The European Union is set to delay legal action against the United Kingdom for breaching the terms of the Brexit Withdrawal Agreement in response to violent riots that have taken hold of Northern Ireland over the past two weeks. 

The EU began legal proceedings against the UK last month after the Conservative Government unilaterally extended a grace period for goods entering Northern Ireland from Great Britain. 

The temporary grace period was designed to give businesses time to adjust to the new customs border down the Irish Sea, but the EU claimed that the UK's unilateral decision to extend the grace period violated the " duty of good faith" set out in the Brexit Withdraw Agreement.

The EU was poised to push forward with legal action against the UK on April 15 but is now set to delay legal proceedings after violent riots erupted in Northern Ireland over an eight-day period. 
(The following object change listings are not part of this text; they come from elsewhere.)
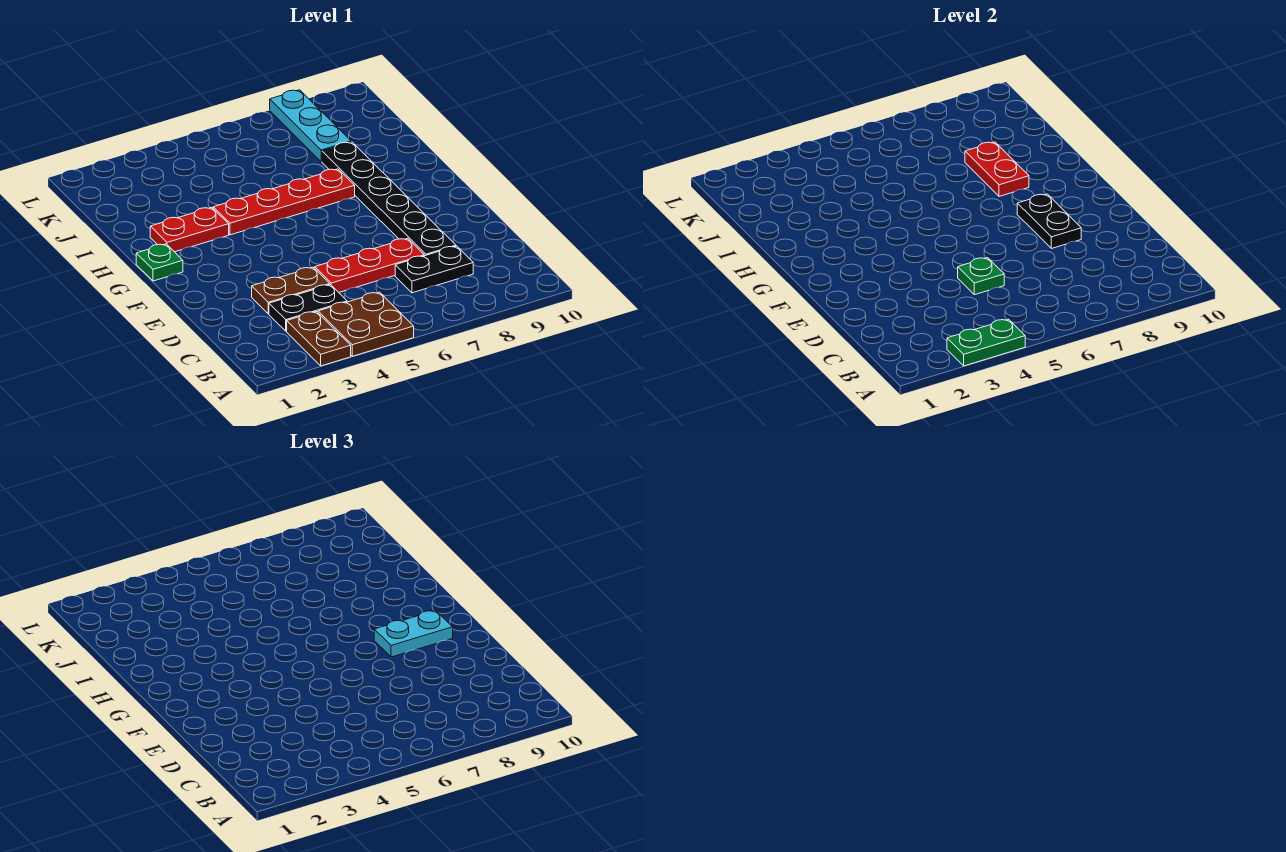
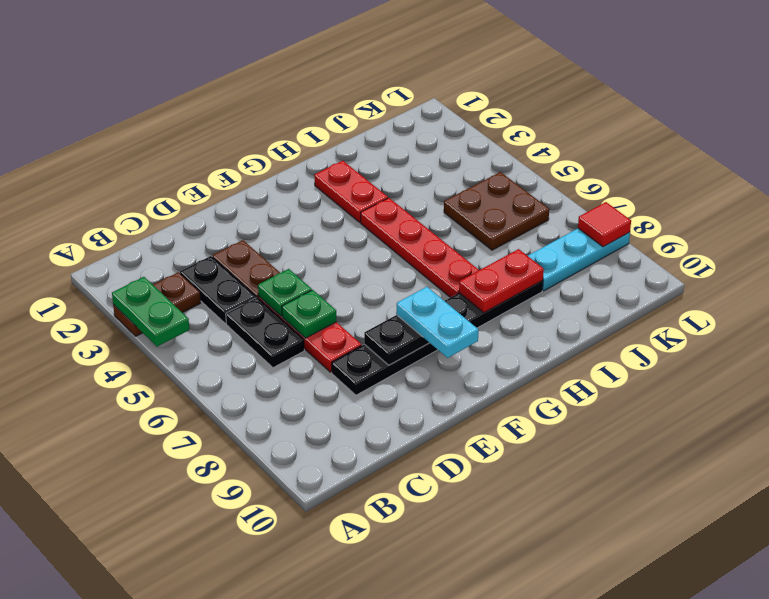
brown plate A4:B5 level 1 -> brown plate J5:K6 level 1
black plate C7:C8 level 1 -> black plate C5:C6 level 1
green plate G1 level 1 -> green plate D6 level 2
none -> red tile L8 level 2

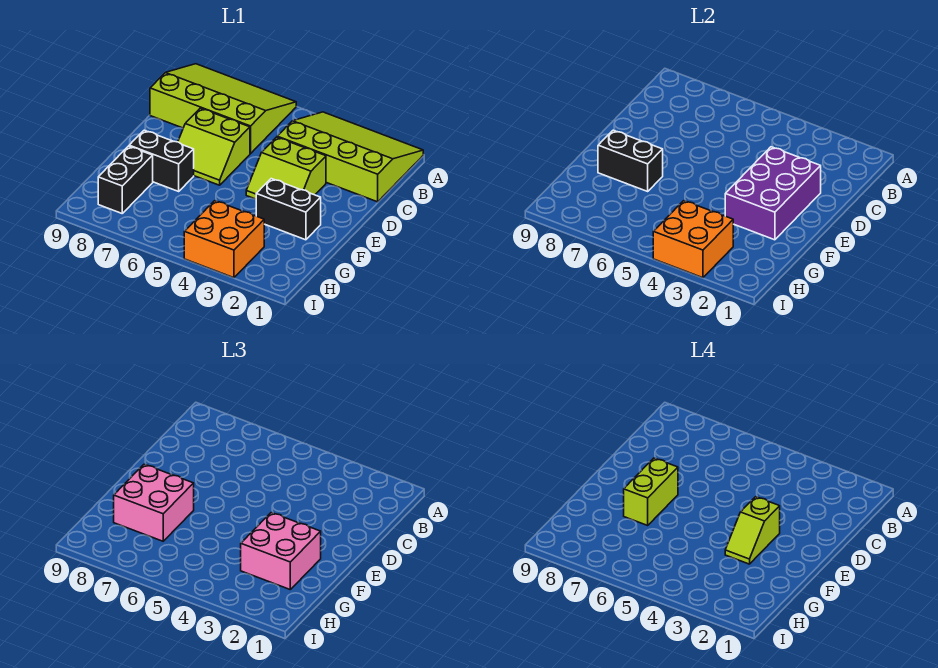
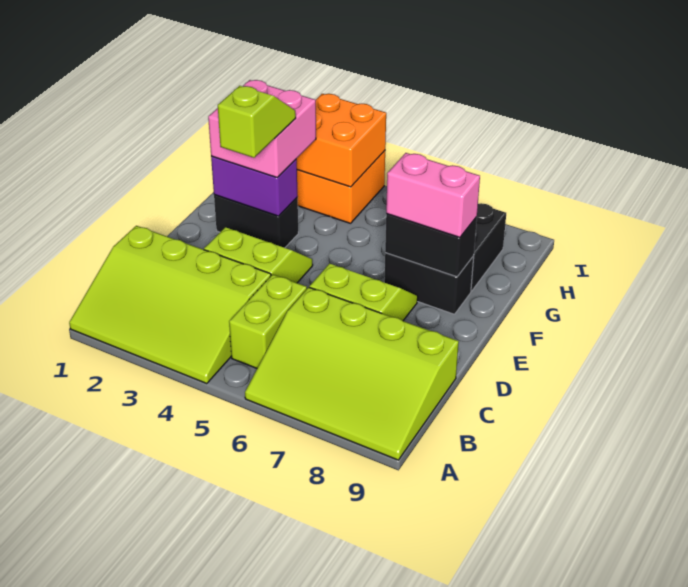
purple brick D2:F3 level 2 -> purple brick F2:F3 level 2
lime brick E7:F7 level 4 -> lime brick B5:C5 level 1
pink brick F7:G8 level 3 -> pink brick F7:F8 level 3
Bloomberg reports that the EU is aware that a hardline approach may be inflammatory to unionists in Northern Ireland, who are reportedly rioting in protest to the Northern Ireland Protocol. Some sources claim that unionists believe that the Protocol has undermined Northern Ireland's position in the United Kingdom. 

The EU is now working on a joint plan with the United Kingdom to help restore calm in Northern Ireland after eight days of continuous rioting left at least 88 PSNI officers injured.

On Friday night, four young loyalist rioters hijacked a car before setting it alight and sending it in the direction of police officers gathered at a barricade. 

Meanwhile, loyalist rioters in Belfast also hijacked and petrol-bombed a double-decker bus on Wednesday night in the most shocking night of violence in the eight-day period. 

The PSNI said that the riots were Northern Ireland's worst violence in several years and used water cannons for the first time in six years last Thursday after nationalist and unionist youths clashed in East Belfast. 

The EU believes that delaying legal action against the UK buys time to resolve and defuse tensions in Northern Ireland and Bloomberg reports that the EU is determined not to deepen divisions with the UK. 

Loyalist leaders called off several marches and protests planned for Saturday out of respect for Prince Philip, the Duke of Edinburgh, who died at the age of 99 on Friday.